§ **Assignment**
The lines to copy are those holding the string "track" in the entries below.

· · · · · · ·

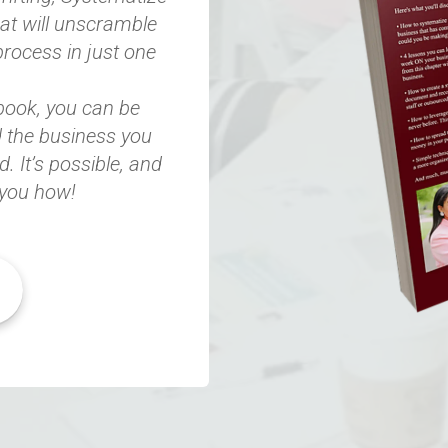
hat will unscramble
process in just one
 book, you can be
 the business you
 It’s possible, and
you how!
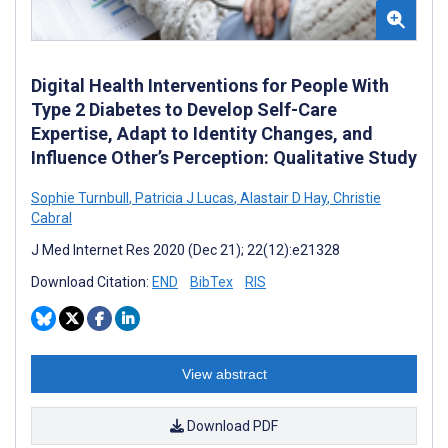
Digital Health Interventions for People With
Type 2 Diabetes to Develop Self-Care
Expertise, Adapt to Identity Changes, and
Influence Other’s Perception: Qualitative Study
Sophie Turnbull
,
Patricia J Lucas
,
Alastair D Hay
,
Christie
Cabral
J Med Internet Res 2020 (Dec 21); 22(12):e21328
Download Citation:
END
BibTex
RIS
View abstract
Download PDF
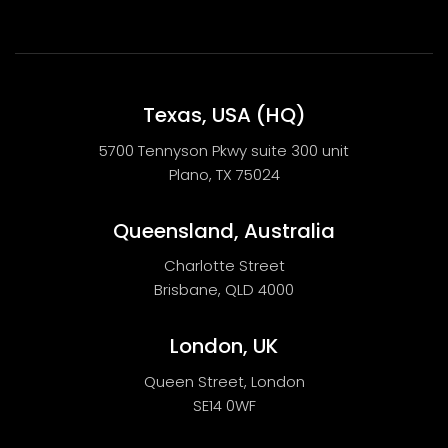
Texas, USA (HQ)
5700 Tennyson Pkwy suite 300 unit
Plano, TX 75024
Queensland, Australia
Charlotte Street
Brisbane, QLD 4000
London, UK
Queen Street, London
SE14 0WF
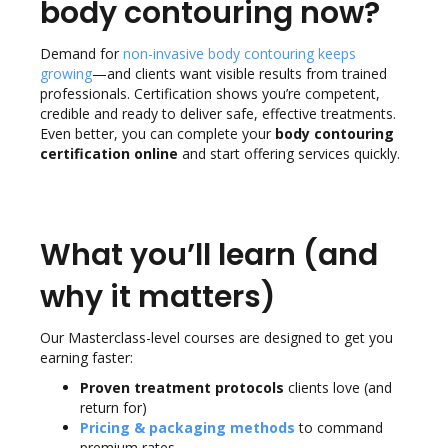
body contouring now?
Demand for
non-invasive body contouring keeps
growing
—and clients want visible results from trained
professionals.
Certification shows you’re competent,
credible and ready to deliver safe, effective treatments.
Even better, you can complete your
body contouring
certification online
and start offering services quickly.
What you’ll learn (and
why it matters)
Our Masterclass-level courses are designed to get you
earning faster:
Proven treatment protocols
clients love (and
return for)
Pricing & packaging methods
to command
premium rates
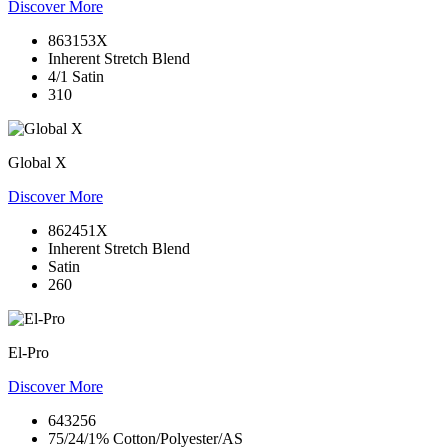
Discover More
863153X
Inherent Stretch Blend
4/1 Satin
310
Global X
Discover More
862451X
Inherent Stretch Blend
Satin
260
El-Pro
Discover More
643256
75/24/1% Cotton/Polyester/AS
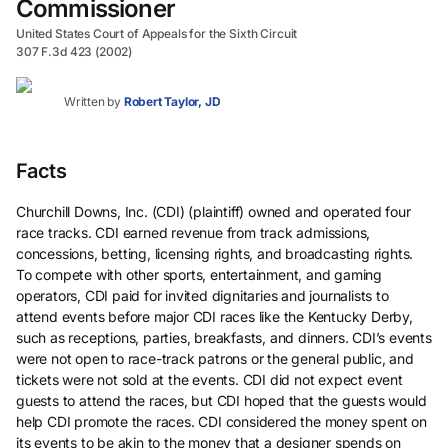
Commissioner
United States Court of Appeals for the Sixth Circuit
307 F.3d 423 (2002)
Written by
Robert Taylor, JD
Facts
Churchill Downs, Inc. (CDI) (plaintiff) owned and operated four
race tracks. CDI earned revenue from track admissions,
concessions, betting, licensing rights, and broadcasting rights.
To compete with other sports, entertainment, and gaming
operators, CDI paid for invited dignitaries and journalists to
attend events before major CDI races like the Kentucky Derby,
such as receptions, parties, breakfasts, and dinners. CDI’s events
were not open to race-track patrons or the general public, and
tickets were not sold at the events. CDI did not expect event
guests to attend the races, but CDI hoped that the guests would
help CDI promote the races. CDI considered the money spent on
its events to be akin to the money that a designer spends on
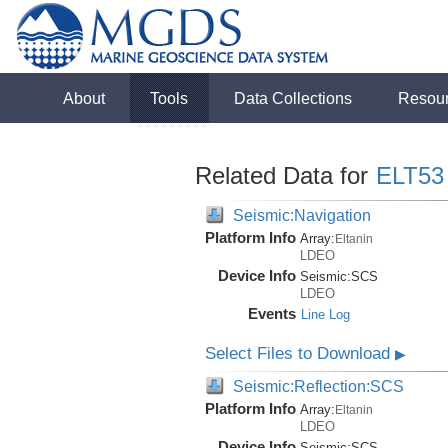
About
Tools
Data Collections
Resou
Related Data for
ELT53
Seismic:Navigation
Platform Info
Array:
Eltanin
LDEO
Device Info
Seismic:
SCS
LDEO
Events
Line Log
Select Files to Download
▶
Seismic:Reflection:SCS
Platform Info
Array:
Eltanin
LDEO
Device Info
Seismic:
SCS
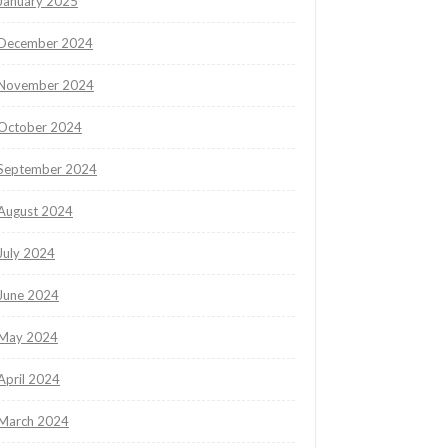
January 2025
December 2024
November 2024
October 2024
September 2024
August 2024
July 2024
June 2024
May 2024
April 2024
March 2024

· · · · · · ·

§ **Written solution**
race tracks. CDI earned revenue from track admissions,
were not open to race-track patrons or the general public, and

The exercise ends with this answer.